Moreover, going through chemo while pregnant creates its own set of challenges. The fatigue was so punishing that Sarah slept 18 hours a day. When she was awake she vomited and her muscles ached, making it almost impossible to walk up the stairs. The fear of what the drugs were doing to the baby was constant.
When Natalie was delivered early by Caesarean section on Aug. 8, weighing just 5 pounds but otherwise healthy, "an instant calmness came over me," Sarah said. "You're here now," she told her daughter. "Everything I do is for you."

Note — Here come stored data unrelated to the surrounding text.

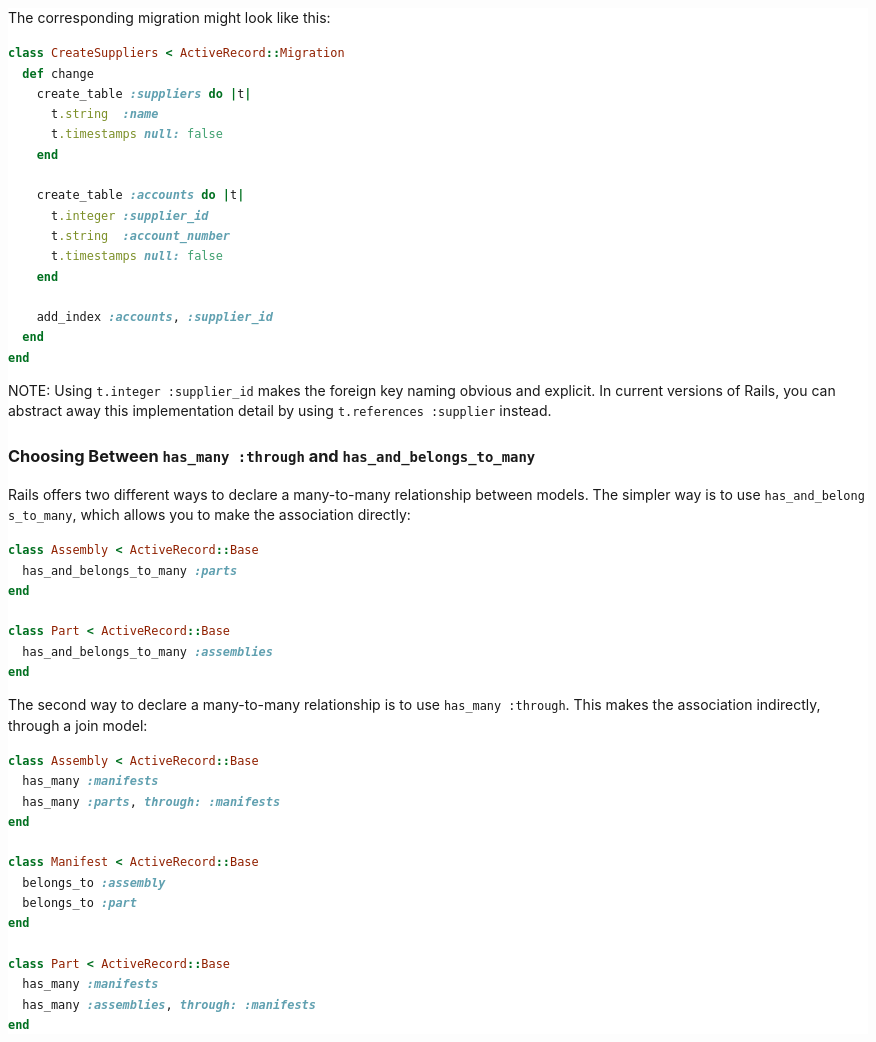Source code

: The corresponding migration might look like this:

```ruby
class CreateSuppliers < ActiveRecord::Migration
  def change
    create_table :suppliers do |t|
      t.string  :name
      t.timestamps null: false
    end

    create_table :accounts do |t|
      t.integer :supplier_id
      t.string  :account_number
      t.timestamps null: false
    end

    add_index :accounts, :supplier_id
  end
end
```

NOTE: Using `t.integer :supplier_id` makes the foreign key naming obvious and explicit. In current versions of Rails, you can abstract away this implementation detail by using `t.references :supplier` instead.

### Choosing Between `has_many :through` and `has_and_belongs_to_many`

Rails offers two different ways to declare a many-to-many relationship between models. The simpler way is to use `has_and_belongs_to_many`, which allows you to make the association directly:

```ruby
class Assembly < ActiveRecord::Base
  has_and_belongs_to_many :parts
end

class Part < ActiveRecord::Base
  has_and_belongs_to_many :assemblies
end
```

The second way to declare a many-to-many relationship is to use `has_many :through`. This makes the association indirectly, through a join model:

```ruby
class Assembly < ActiveRecord::Base
  has_many :manifests
  has_many :parts, through: :manifests
end

class Manifest < ActiveRecord::Base
  belongs_to :assembly
  belongs_to :part
end

class Part < ActiveRecord::Base
  has_many :manifests
  has_many :assemblies, through: :manifests
end
```
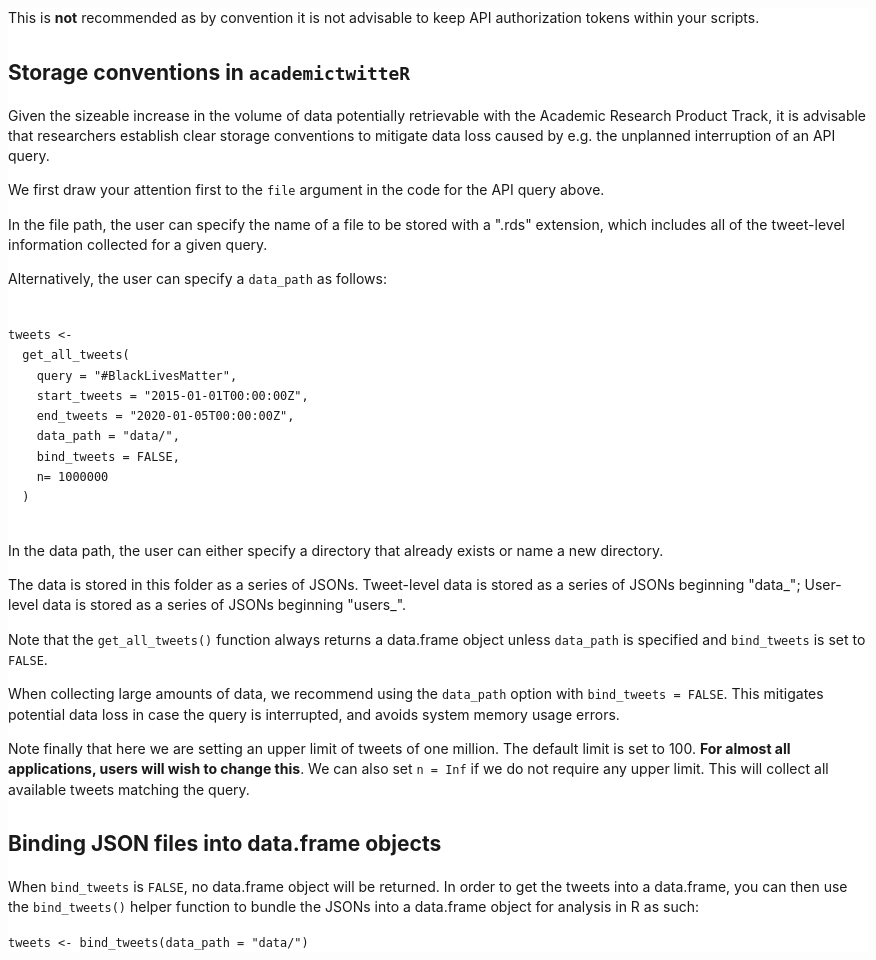 This is **not** recommended as by convention it is not advisable to keep API authorization tokens within your scripts. 

## Storage conventions in `academictwitteR`

Given the sizeable increase in the volume of data potentially retrievable with the Academic Research Product Track, it is advisable that researchers establish clear storage conventions to mitigate data loss caused by e.g. the unplanned interruption of an API query.

We first draw your attention first to the `file` argument in the code for the API query above.

In the file path, the user can specify the name of a file to be stored with a ".rds" extension, which includes all of the tweet-level information collected for a given query.

Alternatively, the user can specify a `data_path` as follows:

```{r, eval=F}

tweets <-
  get_all_tweets(
    query = "#BlackLivesMatter",
    start_tweets = "2015-01-01T00:00:00Z",
    end_tweets = "2020-01-05T00:00:00Z",
    data_path = "data/",
    bind_tweets = FALSE,
    n= 1000000
  )
  
```

In the data path, the user can either specify a directory that already exists or name a new directory.

The data is stored in this folder as a series of JSONs. Tweet-level data is stored as a series of JSONs beginning "data_"; User-level data is stored as a series of JSONs beginning "users_".

Note that the `get_all_tweets()` function always returns a data.frame object unless `data_path` is specified and `bind_tweets` is set to `FALSE`. 

When collecting large amounts of data, we recommend using the `data_path` option with `bind_tweets = FALSE`. This mitigates potential data loss in case the query is interrupted, and avoids system memory usage errors.

Note finally that here we are setting an upper limit of tweets of one million. The default limit is set to 100. **For almost all applications, users will wish to change this**. We can also set `n = Inf` if we do not require any upper limit. This will collect all available tweets matching the query. 

## Binding JSON files into data.frame objects

When `bind_tweets` is `FALSE`, no data.frame object will be returned. In order to get the tweets into a data.frame, you can then use the `bind_tweets()` helper function to bundle the JSONs into a data.frame object for analysis in R as such:

```{r, eval=FALSE}
tweets <- bind_tweets(data_path = "data/")
```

That meant aggressively treating the cancer with more surgery and chemo. After Natalie's birth, Sarah had a hysterectomy, in case the cancer had spread to other organs. It had. Pathology results showed stage IIIC cancer -- it was found in a lymph node -- which has a five-year survival rate of 30 percent.
As a new mom dealing with postpartum hormonal changes, sleep deprivation and a colicky baby, Sarah weathered four more grueling rounds of chemo. This time the side effects were so debilitating that she was unable to take care of -- or even hold -- her new baby. "Cancer is sucking the life out of me," she wrote on her blog.
But by Christmas, four months after Natalie's birth, there was no sign of cancer in her body.
Cancer's threat still looms large. It's why Kevin's heart still jumps when Sarah calls after her regular doctor visit. It's why, as Sarah wrote, she wonders every day whether she will be able to watch her "little angel grow up and do wonderful things in the world."
But cancer also is why the words "Miracles. Believe in them" are painted on the wall in gold letters over Natalie's crib.